In a way, using similar criteria makes sense, Mr Carey said: after all, even students studying art history or philosophy are attending college because they hope to get a job. “The president has kind of taken on the lenders and the for-profits and won significant victories, and he’s now turning his attention to the traditional sector,” Mr Carey said. “They’ve been treating the symptoms of rising college prices, but they haven’t really tackled it as a problem.”
But some critics said that that shift in focus detracts from what was seen as the administration’s primary goal: enrolling and graduating more low-income students. Further expansions to the Pell Grant Program would do more to make college accessible, said Sara Goldrick-Rab, an associate professor of higher education policy at the University of Wisconsin at Madison.
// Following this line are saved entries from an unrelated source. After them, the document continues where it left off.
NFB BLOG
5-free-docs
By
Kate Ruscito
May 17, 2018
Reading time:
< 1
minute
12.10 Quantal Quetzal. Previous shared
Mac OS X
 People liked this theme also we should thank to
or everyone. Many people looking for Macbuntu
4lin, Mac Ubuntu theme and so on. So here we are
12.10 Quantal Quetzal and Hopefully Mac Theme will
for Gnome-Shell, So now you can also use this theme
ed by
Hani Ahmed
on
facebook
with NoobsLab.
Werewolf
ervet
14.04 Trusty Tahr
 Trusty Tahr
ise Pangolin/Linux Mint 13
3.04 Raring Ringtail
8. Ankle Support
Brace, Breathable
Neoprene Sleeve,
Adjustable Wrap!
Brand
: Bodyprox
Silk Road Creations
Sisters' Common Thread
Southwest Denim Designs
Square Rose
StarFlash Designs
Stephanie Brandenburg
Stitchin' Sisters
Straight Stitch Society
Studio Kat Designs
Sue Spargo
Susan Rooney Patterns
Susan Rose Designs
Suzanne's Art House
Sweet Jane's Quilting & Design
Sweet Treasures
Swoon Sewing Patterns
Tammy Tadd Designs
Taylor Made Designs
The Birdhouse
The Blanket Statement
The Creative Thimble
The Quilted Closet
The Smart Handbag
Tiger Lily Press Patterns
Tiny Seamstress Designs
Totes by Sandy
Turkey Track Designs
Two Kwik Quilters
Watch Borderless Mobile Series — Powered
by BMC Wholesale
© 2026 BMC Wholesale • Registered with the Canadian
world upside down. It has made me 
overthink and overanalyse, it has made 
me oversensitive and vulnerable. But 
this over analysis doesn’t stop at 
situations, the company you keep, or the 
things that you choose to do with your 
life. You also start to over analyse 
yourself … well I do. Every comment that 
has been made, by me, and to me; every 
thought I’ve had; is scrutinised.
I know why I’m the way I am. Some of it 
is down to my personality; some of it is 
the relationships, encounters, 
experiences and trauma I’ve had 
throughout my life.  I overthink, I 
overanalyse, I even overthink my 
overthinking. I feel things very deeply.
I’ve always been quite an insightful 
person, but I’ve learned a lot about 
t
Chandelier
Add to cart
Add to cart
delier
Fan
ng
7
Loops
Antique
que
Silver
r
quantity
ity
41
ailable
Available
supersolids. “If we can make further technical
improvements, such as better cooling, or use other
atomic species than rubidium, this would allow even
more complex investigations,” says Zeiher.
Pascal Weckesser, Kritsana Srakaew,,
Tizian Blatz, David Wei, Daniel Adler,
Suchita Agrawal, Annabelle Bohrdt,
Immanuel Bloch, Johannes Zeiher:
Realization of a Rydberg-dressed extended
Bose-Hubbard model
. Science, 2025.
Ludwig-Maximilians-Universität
“I don’t have high hopes for [Mr Obama’s new plan] being very effective in helping him achieve what I thought his goal was, which is getting more students from low-income families to be college graduates,” Professor Goldrick-Rab said, describing the plan as “a little all over the place”.
“This is going to cause problems for the institutions that have the least resources to begin with.”
Professor Goldrick-Rab said she saw the plan largely as an election-year attempt to appeal to the middle class. But given the unlikelihood of major change this year – and the fact that a second Obama term would also include the 2013 scheduled reauthorization of the Higher Education Act, an anticipated vehicle for many of the new policy proposals – its ramifications are likely to linger long beyond 2012.
“This is setting a new agenda, and I think it’s easy to underestimate that this is an important shift in the dialogue,” Mr Kelly said. The new conversation is about using incentives to force colleges to change, rather than just funding grants for low-income students, he said. “That’s a fundamentally different agenda than we’ve had in the past, even within this administration.”